BEGIN Records for the exercise

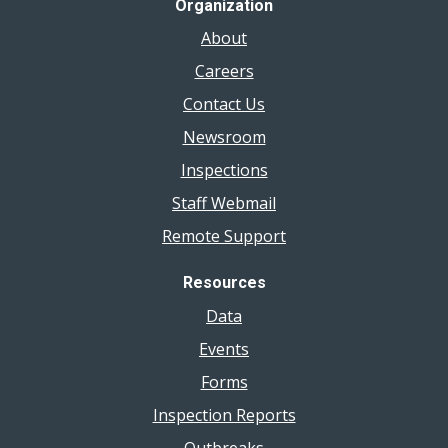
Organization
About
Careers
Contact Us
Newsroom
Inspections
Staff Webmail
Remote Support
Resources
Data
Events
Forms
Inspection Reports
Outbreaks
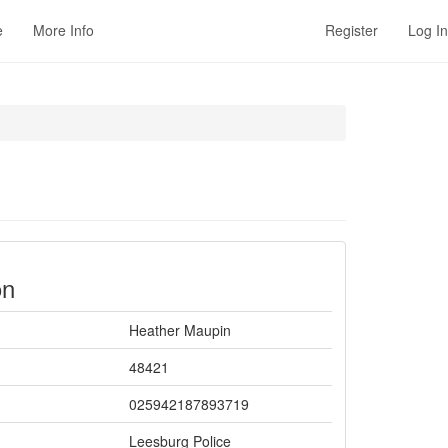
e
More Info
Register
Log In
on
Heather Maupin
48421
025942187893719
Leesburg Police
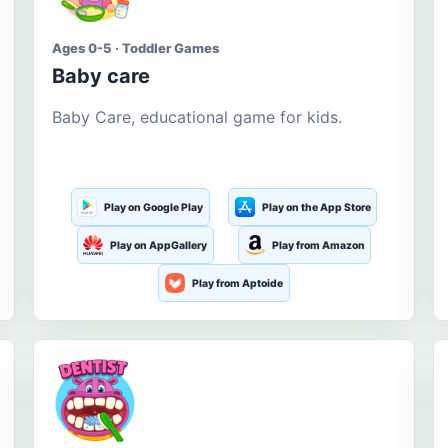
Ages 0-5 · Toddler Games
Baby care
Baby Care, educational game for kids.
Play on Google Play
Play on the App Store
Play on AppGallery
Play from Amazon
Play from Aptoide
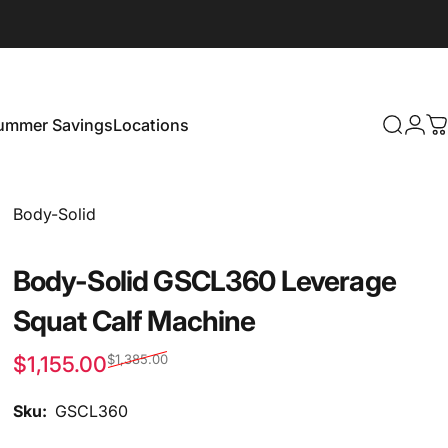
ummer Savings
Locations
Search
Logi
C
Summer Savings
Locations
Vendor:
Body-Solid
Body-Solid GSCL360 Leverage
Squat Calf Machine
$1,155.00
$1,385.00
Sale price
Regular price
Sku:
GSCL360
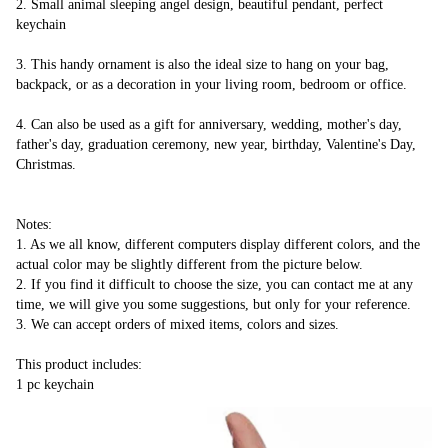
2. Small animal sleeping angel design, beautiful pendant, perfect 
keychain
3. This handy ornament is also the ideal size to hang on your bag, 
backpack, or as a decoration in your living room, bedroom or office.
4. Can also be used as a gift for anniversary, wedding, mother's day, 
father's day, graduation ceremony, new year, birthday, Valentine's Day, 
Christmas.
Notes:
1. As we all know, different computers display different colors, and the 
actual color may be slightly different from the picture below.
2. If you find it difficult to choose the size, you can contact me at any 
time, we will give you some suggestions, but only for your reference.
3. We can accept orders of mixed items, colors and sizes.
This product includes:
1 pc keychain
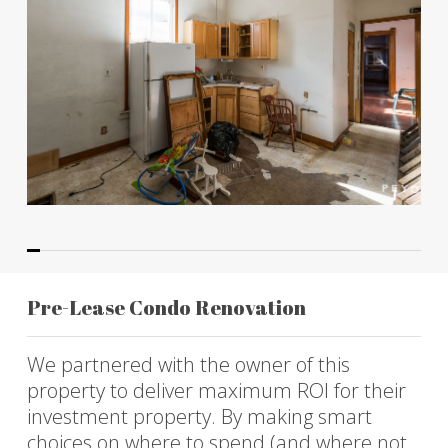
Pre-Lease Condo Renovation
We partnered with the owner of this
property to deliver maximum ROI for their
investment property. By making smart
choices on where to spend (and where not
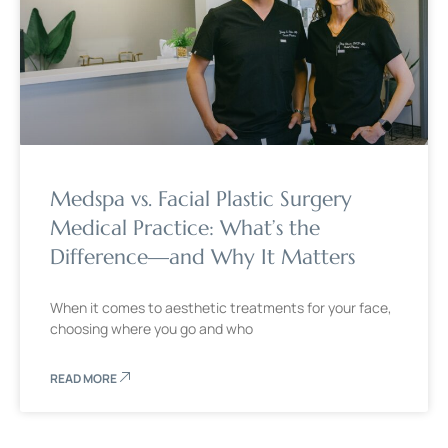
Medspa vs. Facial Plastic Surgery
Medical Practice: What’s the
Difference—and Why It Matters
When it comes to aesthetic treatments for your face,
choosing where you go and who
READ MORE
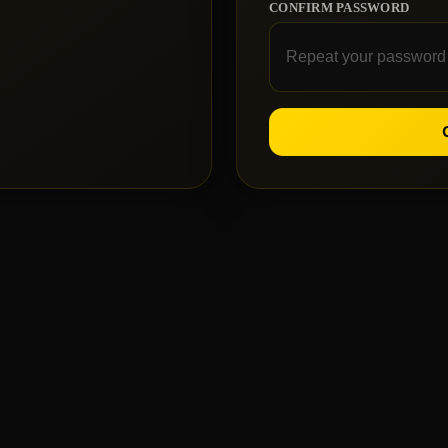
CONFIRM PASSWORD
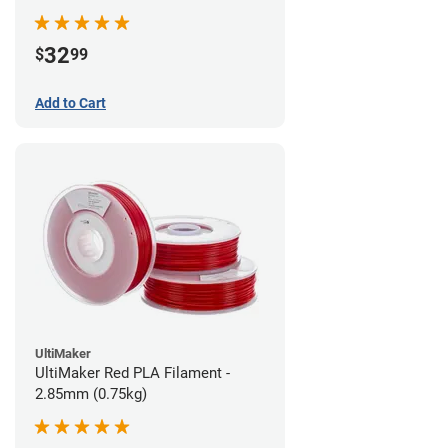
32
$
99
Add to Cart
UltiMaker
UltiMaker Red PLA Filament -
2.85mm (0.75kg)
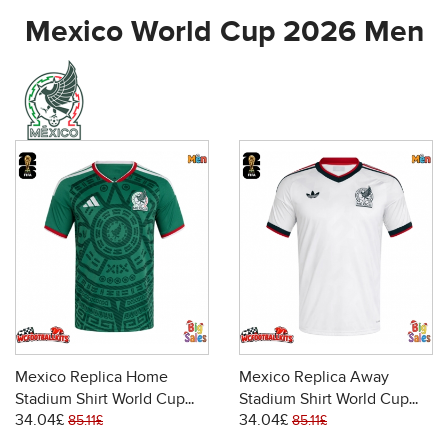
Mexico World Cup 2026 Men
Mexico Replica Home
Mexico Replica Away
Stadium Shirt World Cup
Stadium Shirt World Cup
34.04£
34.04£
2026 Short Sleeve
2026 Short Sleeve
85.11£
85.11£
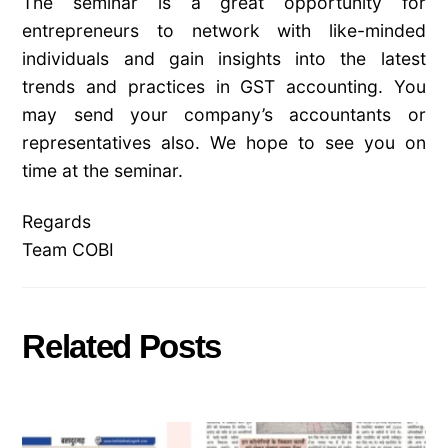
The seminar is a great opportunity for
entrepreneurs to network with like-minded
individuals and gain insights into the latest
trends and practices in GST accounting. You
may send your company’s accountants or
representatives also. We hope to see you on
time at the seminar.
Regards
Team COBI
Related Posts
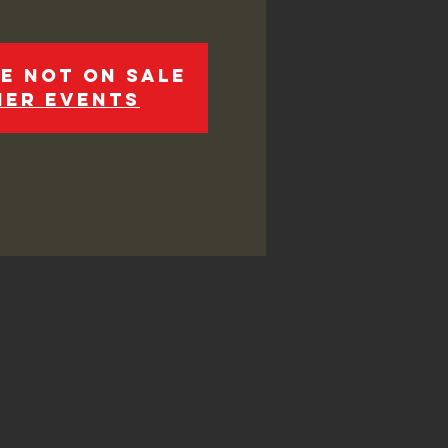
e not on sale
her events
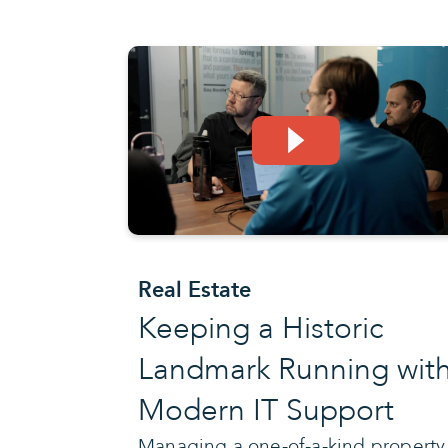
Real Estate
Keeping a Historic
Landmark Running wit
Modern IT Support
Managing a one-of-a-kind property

END Records for the exercise

Extract the lines of the listing above starting at the line containing "Pre-Lease Condo Renovation" and ending at the line containing "choices on where to spend (and where not", both included, and repeat them without any change.

Pre-Lease Condo Renovation
We partnered with the owner of this
property to deliver maximum ROI for their
investment property. By making smart
choices on where to spend (and where not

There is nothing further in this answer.